Oleh: Prof. Dr. H. Ali Anwar, M.Si., Ketua Bidang Agama Paguyuban Pasundan (Makhluk dalam buku Afeksi Islam)
WWW.PASJABAR.COM – Makhluk adalah segala sesuatu yang diciptakan, atau segala sesuatu selain Allah (kullu maa siwallah fahuwa makhluqun). Makhluq ini berada dari ketiadaan. Lalu, apa asal-usul alam semesta? Kemanakah ia bergerak? Bagaimana hukum-hukum yang berlaku baginya sehingga bisa mempertahankan keberaturan dan keseimbangannya? Itulah pertanyaan-pertanyaan menarik yang selalu menjadi topik pembahasan para ilmuwan.
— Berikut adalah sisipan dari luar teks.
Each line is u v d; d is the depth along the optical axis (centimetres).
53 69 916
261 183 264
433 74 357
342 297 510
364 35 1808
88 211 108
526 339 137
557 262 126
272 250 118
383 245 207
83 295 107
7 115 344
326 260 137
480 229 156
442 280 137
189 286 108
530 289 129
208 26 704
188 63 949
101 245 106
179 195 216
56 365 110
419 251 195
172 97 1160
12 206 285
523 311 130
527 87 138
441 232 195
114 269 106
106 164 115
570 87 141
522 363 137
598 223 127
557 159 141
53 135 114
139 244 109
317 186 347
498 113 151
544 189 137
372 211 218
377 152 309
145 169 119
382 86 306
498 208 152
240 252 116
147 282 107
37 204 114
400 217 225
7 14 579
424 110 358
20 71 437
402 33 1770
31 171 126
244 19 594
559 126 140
Para ilmuwan masih terus membahas tentang subjek tersebut tanpa henti sehingga kemudian menghasilkan teori. Salah satu teori tentang alam semesta yang masih berlaku hingga awal abad dua puluh menyatakan bahwa alam semesta mempunyai ukuran yang tak terbatas. Dia ada tanpa awal, dan akan terus ada untuk selama-lamanya. Menurut pandangan yang biasa disebut model alam semesta statis, alam semesta tidak mempunyai awal atau akhir. Mengacu pada filsafat material, pandangan atau isme ini menolak adanya pencipta. Mereka berpendapat bahwa alam semesta merupakan sekumpulan zat yang konstan, stabil, dan tidak akan pernah berubah.
Selain model alam semesta statis (sebut saja filsafat statisme), ada pula pandangan kelompok materialisme. Menurutnya, sistem pemikiran yang menganggap bahwa zat itu merupakan makhluk yang mutlak. Mereka menolak segala keberadaan kecuali keberadaan zat itu sendiri. Seiring dengan berakhir pada filsafat Yunani Kuno dan semakin diterimanya materialisme ini pada abad sembilan belas, sistem pemikiran materialisme ini menjadi semakin terkenal dalam bentuk materialisme-dialektis yang digagas Karl Marx.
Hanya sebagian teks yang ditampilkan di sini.